THE BAD -- we're growing. Ok, this is good. But the bad part is that we're out-growing our members' living rooms and we can't seem to find a free public meeting room that will accommodate us in the evenings. (Lots of daytime places, nothing in the evenings that I've been able to find.) The other downside of growing too large is that we lose the intimacy we've had for the past couple years. So it's something we'll need to work on and find a way to still connect on a person-to-person level to keep that small group feel while still supporting as many people as we can.
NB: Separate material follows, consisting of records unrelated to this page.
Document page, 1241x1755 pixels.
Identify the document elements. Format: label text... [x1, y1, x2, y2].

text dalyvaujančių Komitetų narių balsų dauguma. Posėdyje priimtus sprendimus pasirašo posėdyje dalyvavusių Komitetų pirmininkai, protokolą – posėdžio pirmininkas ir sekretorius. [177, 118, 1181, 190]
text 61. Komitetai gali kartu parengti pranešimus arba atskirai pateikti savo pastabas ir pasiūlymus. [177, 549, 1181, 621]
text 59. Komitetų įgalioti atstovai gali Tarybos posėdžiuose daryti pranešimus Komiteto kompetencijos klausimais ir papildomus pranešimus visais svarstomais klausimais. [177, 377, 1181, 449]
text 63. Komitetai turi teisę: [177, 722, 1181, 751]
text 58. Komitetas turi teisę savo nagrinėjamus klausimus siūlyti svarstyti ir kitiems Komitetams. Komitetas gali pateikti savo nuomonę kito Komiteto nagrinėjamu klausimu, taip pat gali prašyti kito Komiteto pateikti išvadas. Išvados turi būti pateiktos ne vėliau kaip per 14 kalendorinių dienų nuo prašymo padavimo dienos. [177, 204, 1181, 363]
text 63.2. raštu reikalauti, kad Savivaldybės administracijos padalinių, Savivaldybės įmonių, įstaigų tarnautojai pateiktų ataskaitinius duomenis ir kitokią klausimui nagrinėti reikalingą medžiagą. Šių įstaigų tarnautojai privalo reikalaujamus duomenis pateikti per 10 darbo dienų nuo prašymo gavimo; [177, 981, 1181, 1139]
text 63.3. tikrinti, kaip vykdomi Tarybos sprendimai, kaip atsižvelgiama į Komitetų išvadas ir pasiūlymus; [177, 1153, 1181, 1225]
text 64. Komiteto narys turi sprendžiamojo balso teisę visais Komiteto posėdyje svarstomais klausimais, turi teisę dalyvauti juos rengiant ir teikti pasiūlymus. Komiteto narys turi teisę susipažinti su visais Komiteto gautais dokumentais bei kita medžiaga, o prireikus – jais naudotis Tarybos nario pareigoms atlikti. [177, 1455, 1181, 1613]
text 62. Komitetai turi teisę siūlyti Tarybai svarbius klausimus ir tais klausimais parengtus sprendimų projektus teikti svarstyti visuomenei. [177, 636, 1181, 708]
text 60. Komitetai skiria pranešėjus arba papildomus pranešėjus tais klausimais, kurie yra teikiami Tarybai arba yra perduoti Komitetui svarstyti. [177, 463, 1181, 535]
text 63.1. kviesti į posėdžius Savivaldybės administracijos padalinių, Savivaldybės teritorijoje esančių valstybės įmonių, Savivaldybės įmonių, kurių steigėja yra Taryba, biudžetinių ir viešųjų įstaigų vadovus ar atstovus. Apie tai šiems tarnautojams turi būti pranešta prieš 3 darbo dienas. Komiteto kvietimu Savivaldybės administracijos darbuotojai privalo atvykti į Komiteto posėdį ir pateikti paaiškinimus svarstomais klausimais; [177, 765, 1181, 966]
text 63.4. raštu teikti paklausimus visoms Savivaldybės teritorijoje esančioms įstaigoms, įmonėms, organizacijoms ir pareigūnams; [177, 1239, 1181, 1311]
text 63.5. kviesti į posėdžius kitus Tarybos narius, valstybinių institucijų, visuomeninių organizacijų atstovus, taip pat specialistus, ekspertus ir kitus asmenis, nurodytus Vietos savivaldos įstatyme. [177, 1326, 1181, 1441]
Start your own WLS Support Group

If you live in an area with no support groups - start your own!  It's easy. Find two or three other WLS patients who want to form a group, set a date and get together.  You can meet for coffee or at someone's house or at the local library or bookstore. Decide as a group which day of the month works best for regular meetings. Then just keep meeting.  Support each other throughout the month with phone calls or emails.  Invite other WLS patients to join the meetings.  You will need one person who is "in charge" - who will handle the logistics of making sure the monthly meetings are set up and everyone knows the details of the meeting time and place. But that same person doesn't need to be the "leader" of the group necessarily. If you want a topic or lesson each month, it can be the same person each month or it can rotate around to each member.  The design and mission is yours to decide. And as more people learn about your group, the more members you'll attract. And the more friends you'll make!